Même les pirates à proximité pouvaient être secrètement sous leur contrôle. Il était tout à fait possible qu’ils envoient un groupe d’hommes pour provoquer des troubles sur l’île Faulen et en profiter pour faire pression, ou même qu’ils attaquent directement le manoir et réduisent les Faulen au silence. Ils l’avaient déjà fait il y a longtemps.
« Compter sur la patrouille de cent hommes pour se débarrasser de cette vague de pirates est plutôt difficile… » Leylin se caressa le menton. Il n’avait jamais sous-estimé la force de son adversaire. Avec un marquis à ses côtés, ce vicomte pouvait facilement envoyer des dizaines de professionnels.
« Quelqu’un au rang 15 est absolument impossible, mais il pourrait y en avoir un au-dessus du rang 10, et quelques professionnels d’élite au-dessus du rang 5… Il ne sera pas facile de les vaincre…» Leylin évalua rapidement la force de son adversaire, juste au niveau le plus basique.
Bien sûr, les Faulen n’avaient pas seulement la patrouille du port, mais les vrais maîtres voyageaient certainement avec le Baron Jonas.

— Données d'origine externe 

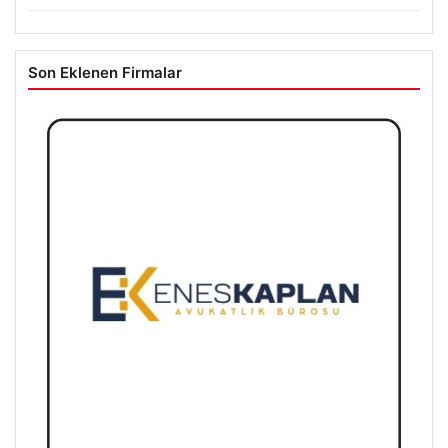
Son Eklenen Firmalar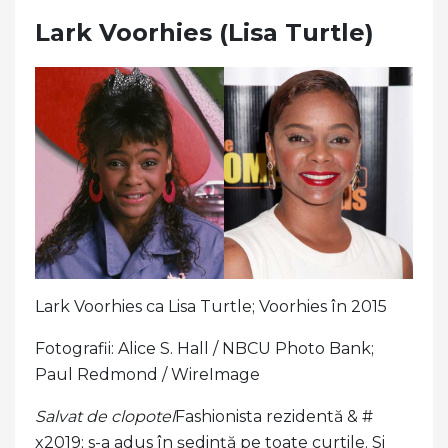
Lark Voorhies (Lisa Turtle)
Lark Voorhies ca Lisa Turtle; Voorhies în 2015
Fotografii: Alice S. Hall / NBCU Photo Bank;
Paul Redmond / WireImage
Salvat de clopotel
Fashionista rezidentă & #
x2019; s-a adus în ședință pe toate curtile. Si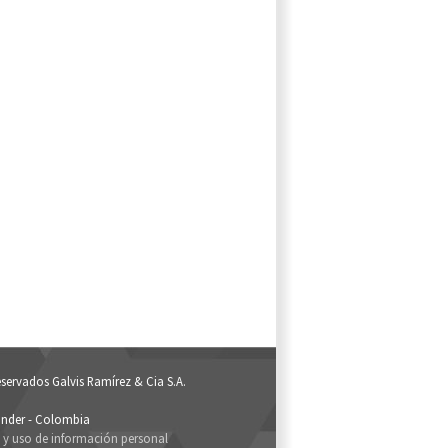
servados Galvis Ramírez & Cia S.A.
nder - Colombia
d y uso de información personal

Seul le sorcier Ernest était resté derrière pour s’occuper des choses, mais cette source d’aide avait également été envoyée par Leylin lui-même.
« L’autre partie va manifestement concentrer ses forces sur le baron. La force qu’ils ont envoyée ici ne devrait être qu’une petite partie de leur force principale. Ce n’est pas comme si nous ne pouvions pas les combattre avec tout ce que nous avons ! » Leylin avait un regard distant dans les yeux.
En fait, il avait également envisagé de se recroqueviller et de se cacher dans un coin du continent, évitant ainsi de faire face à la situation. Il accumulerait alors lentement des compétences et deviendrait un grand mage, peut-être même une Légende puissante. Mais en mettant de côté l’affection du baron et de sa femme, même s’il pouvait abandonner sans cœur tout ce qu’il avait, il ne pouvait pas renoncer aux avantages que lui apportait la Famille Faulen.
Pour progresser, un sorcier a besoin d’un océan de ressources. Qu’il s’agisse de matériaux coûteux lui permettant de pratiquer la sorcellerie, ou de toutes sortes de livres de magie et autres, une grande quantité de pièces d’or était nécessaire pour les acheter. Sans une puissance influente pour rassembler les richesses pour lui, Leylin serait tout simplement incapable de répondre à ses besoins seul.